TEXT =>

Useful examples of the organic solvents include alcohols such as n-propyl alcohol and benzyl alcohol and glycol ethers such as phenyl cellosolve. The content of the organic solvent in the developer preferably ranges from 0.5 to 15% by weight and more preferably from 1 to 5% by weight.

Examples of the anionic surfactant include salts of alkyl sulfate such as sodium lauryl sulfate; salts of alkylaryl sulfonate such as dodecyl benzene sulfonate; sulfonates of dibasic fatty acid ester such as sodium di-(2-ethylhexyl)-sulfosuccinate; alkylnaphthalene sulfonates such as sodium n-butylnaphthalene sulfonate; and polyoxyethylene alkyl (phenol) ether sulfates, however, the alkylnaphthalene sulfonates such as sodium n-butylnaphthalene sulfonate are suitably be used among others. The content of the anionic surfactant in the developer preferably falls within the range of from 0.1 to 5% by weight and more preferably 0.5 to 1.5% by weight.

As the inorganic salts, a water-soluble alkali or alkaline earth metal salt of an acid such as phosphoric acid, silicic acid, carbonic acid and sulfurous acid and in particular an alkali or alkaline earth metal sulfite is preferably used. The content of these inorganic salts ranges from 0.05 to 5% by weight and more preferably from 0.1 to 1% by weight.

It is also useful to further add an antifoaming agent, a wetting agent and the like to the developer according to need.

In order to develop a PS plate, which has been imagewise exposed to light, with the aforementioned developer, any known methods of development may be employed. Specific examples thereof include a method in which the imagewise exposed PS plate is immersed in a developer; a method in which the light-sensitive layer of the PS plate imagewise exposed to light is sprayed with a developer injected from a lot of nozzles; a method wherein the lightsensitive layer of the PS plate imagewise exposed to light is wiped with a sponge dampened with a developer; and a method wherein a developer is roll coated on the surface of the light-sensitive layer of the PS plate.

The lithographic printing plate thus developed in accordance with the aforementioned method is then washed with water and the water is squeezed out from the surface of the plate. Then, a proper amount of the instant desensitizing gum is poured onto the plate and the plate is rubbed with a sponge so as to coat the whole surface of the plate with the gum. Thus, the non-image areas on the plate is protected and the resultant lithographic printing plate is ready to storage.

Saved entries:
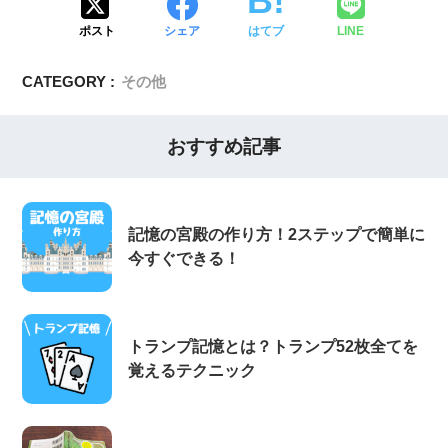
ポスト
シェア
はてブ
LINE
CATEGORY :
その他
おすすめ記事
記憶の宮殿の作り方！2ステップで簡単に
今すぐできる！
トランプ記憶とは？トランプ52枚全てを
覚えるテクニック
--
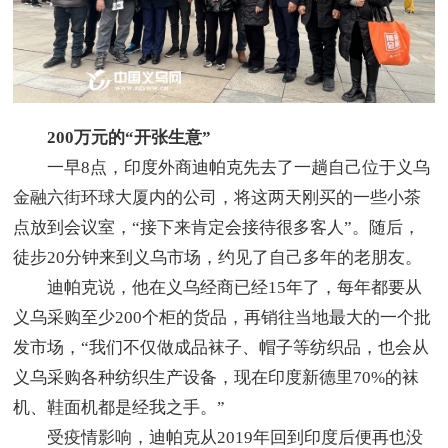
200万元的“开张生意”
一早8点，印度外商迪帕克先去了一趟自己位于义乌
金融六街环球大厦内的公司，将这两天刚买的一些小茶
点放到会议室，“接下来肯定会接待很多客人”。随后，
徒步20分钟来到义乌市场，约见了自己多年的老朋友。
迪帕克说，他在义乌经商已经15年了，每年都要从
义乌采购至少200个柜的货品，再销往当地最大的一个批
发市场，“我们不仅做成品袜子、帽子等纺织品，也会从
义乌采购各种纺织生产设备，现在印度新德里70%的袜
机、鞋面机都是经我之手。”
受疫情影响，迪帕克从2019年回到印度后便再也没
* * *
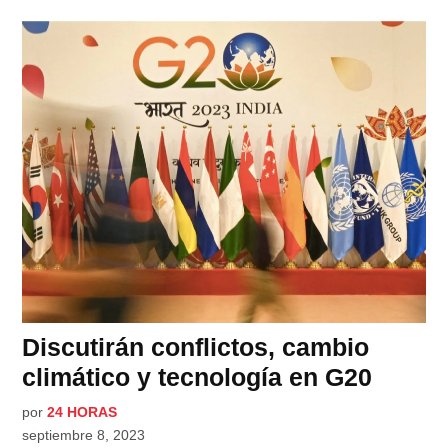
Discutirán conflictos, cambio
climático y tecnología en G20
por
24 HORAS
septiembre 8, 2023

TASK SET =>
1. What is the more preferred content range of the anionic surfactant in the developer, according to the text?
2. Copy the part of the text starting at "The lithographic printing" and ending at "ready to storage.", swapping "sponge" for "cloth".

SOLUTIONS BELOW =>
1. 0.5 to 1.5% by weight

2.
The lithographic printing plate thus developed in accordance with the aforementioned method is then washed with water and the water is squeezed out from the surface of the plate. Then, a proper amount of the instant desensitizing gum is poured onto the plate and the plate is rubbed with a cloth so as to coat the whole surface of the plate with the gum. Thus, the non-image areas on the plate is protected and the resultant lithographic printing plate is ready to storage.